In CT imaging, the introduction of wide detector CT scanners with fast gantry rotation and advanced iterative reconstruction allows improved image quality of coronary CT angiography with reduced radiation dose leading to confident stratification of patients with atypical chest pain.

ESR: In what ways has the specialty changed since you started? And where do you see the most important developments in the next ten years?

AŠ: In our institution, we started with coronary CT angiography in 2005 and with cardiac MR in 2006, during these 13 years we saw the full development of cardiac imaging into a dedicated subspecialty with over 500 cardiac CT and over 500 cardiac MR exams performed annually.

During the next years, I expect to see development in faster, self-gated MR imaging allowing robust quantification of the acquired imaging data.
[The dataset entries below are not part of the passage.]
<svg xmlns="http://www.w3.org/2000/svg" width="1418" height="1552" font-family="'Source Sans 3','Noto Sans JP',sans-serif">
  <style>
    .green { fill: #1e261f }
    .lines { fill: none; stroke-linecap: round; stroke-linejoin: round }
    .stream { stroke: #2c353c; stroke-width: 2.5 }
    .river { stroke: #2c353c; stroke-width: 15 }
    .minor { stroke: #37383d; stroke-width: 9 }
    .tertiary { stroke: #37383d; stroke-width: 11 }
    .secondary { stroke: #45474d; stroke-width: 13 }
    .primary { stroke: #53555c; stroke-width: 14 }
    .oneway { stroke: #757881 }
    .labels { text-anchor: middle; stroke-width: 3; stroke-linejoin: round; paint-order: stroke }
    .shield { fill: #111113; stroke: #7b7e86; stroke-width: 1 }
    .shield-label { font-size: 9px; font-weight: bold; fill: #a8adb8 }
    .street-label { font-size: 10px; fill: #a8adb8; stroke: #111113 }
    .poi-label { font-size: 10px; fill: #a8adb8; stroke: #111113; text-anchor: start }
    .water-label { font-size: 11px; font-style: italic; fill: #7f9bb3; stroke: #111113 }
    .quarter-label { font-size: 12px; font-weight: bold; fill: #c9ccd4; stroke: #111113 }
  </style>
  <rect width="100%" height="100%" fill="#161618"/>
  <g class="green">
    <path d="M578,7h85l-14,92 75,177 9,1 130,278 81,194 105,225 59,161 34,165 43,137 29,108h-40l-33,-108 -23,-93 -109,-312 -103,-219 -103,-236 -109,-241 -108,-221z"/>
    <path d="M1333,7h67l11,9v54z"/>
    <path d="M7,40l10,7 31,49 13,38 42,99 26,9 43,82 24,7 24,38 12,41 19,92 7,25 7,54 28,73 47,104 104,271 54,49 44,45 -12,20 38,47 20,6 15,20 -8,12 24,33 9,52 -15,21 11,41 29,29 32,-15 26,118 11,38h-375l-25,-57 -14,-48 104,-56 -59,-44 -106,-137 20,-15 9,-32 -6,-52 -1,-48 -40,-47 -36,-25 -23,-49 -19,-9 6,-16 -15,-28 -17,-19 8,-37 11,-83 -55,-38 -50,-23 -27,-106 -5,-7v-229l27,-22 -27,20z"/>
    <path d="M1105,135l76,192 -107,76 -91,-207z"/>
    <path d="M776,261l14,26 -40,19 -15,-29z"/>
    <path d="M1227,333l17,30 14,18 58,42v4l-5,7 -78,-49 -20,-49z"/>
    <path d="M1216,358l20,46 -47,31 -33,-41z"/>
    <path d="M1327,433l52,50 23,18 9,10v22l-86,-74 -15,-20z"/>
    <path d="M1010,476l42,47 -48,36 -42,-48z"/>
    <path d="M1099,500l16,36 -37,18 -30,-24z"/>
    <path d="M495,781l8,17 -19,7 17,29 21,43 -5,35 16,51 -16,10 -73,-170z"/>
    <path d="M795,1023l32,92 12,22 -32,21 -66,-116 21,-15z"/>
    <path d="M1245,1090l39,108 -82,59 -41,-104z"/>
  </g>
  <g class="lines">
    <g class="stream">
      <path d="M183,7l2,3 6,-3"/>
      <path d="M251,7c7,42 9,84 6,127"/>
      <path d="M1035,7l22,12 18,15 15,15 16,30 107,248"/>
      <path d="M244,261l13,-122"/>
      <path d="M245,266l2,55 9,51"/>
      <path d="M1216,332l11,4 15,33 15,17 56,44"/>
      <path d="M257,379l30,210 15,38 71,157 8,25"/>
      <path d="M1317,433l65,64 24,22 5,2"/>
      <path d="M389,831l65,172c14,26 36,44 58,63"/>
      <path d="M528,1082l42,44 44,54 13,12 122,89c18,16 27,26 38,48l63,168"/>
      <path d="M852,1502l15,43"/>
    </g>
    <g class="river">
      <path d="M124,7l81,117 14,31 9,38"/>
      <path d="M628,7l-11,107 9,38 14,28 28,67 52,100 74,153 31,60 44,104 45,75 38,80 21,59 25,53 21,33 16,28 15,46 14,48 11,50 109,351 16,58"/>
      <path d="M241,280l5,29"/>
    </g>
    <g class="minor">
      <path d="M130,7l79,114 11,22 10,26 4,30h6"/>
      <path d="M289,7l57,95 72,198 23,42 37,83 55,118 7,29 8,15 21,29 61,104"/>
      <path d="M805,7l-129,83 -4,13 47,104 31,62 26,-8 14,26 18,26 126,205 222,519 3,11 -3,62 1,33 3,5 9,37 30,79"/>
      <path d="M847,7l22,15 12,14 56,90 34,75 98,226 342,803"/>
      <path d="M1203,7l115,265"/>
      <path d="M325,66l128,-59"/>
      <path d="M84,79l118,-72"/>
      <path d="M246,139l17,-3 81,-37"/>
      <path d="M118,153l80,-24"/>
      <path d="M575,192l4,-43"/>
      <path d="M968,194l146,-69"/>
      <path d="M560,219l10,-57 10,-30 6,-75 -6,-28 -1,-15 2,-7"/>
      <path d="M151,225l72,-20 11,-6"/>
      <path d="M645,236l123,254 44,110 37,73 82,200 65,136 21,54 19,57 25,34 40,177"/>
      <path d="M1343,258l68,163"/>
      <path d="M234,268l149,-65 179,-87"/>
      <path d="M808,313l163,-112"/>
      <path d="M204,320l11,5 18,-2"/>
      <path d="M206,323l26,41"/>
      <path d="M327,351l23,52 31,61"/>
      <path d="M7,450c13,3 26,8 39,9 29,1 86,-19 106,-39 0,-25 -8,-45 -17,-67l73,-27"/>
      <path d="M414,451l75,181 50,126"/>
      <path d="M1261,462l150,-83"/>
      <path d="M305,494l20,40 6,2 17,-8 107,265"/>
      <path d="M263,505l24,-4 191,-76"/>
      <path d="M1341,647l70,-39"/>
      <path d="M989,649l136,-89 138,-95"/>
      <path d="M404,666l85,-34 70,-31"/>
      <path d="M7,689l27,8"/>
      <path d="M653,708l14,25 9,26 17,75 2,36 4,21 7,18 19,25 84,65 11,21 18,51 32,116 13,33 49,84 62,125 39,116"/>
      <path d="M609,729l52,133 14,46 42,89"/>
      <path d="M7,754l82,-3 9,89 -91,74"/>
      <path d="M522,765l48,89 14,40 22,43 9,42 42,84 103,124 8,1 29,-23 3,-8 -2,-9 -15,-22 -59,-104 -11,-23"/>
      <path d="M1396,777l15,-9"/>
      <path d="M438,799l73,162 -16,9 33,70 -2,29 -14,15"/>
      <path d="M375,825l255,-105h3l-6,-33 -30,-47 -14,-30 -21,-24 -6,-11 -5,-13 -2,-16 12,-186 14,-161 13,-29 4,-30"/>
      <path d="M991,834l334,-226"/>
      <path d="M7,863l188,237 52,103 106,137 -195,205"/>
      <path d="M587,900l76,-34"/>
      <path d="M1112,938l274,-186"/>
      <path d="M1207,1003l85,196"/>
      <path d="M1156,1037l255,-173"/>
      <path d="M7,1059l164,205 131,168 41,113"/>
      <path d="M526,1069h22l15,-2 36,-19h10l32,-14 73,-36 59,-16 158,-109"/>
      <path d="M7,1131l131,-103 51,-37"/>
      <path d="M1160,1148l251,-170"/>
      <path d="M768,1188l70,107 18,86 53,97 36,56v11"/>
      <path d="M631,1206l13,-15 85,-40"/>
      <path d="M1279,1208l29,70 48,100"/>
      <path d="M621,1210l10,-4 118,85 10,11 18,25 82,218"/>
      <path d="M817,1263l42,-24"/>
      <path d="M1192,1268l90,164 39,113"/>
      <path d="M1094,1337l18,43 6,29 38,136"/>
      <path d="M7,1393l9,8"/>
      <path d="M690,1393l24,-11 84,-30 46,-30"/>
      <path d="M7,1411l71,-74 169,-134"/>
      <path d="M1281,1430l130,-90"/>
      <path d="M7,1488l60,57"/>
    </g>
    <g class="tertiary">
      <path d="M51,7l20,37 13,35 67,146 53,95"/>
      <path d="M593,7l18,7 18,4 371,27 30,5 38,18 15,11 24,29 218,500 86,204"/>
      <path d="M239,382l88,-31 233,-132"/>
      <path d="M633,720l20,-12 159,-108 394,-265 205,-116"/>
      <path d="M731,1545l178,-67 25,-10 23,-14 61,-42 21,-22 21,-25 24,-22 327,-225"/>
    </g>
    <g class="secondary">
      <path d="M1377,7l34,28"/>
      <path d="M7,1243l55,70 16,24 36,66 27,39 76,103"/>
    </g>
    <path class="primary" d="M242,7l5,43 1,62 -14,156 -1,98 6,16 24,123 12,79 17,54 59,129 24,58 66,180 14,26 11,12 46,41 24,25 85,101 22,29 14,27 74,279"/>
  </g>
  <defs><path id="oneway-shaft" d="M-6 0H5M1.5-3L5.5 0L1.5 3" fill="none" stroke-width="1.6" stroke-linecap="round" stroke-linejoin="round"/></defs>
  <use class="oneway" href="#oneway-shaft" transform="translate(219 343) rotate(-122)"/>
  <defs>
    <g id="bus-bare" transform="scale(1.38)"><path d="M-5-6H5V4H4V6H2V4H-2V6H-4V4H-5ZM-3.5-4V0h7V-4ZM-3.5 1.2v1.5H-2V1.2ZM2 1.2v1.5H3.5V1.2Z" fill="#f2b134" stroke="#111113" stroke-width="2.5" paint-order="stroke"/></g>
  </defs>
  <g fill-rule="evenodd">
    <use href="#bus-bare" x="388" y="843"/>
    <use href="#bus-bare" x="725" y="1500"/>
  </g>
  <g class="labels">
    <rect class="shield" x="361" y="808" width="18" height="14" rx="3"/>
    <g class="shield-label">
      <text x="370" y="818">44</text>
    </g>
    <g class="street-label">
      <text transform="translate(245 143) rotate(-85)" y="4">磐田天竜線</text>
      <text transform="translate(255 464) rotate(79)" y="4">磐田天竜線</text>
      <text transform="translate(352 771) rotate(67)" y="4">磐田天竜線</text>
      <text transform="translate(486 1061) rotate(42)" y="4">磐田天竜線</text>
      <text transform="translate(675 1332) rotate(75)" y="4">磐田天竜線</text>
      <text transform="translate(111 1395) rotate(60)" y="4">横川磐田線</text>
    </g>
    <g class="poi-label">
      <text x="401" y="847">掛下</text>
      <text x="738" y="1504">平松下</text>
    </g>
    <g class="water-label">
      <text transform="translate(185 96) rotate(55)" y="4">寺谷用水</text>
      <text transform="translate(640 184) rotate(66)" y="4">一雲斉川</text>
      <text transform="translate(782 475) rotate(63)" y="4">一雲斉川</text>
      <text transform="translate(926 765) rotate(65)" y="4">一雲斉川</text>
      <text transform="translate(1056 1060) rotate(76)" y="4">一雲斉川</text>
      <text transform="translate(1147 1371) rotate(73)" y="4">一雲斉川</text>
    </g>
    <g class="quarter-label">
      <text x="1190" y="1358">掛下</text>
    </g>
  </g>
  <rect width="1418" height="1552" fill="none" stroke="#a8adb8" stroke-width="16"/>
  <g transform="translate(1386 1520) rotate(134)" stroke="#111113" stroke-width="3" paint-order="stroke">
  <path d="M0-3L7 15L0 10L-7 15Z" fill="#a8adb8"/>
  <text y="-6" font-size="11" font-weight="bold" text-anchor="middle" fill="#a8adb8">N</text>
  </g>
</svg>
In CT imaging, non-invasive fractional flow reserve (FFR) calculation and myocardial perfusion imaging using spectral imaging will likely enter clinical routine.

ESR: Is artificial intelligence already having an impact on cardiac imaging and how do you see that developing in the future?

AŠ: We don’t use artificial intelligence yet but its arrival is inevitable. AI can increase the efficiency of our work and potentially lead to better patient care.



Dr. Andrei Šamarin is a radiologist and Head of the Cardiothoracic Imaging Section of the Radiology Department at North Estonia Medical Center in Tallinn, Estonia. He trained in Tartu University in general radiology and completed a cardiac imaging fellowship at the University of Florida, USA. Later he undertook PhD studies at Zurich University Hospital and Tallinn University of Technology and defended a thesis on the topic of hybrid PET/MR imaging. His main research interests are cardiac imaging and hybrid PET/CT and PET/MR imaging. Dr. Šamarin actively contributes to the development of cardiac CT and MR imaging in Estonia. He is currently on the board of the Baltic Society of Cardiovascular Magnetic Resonance.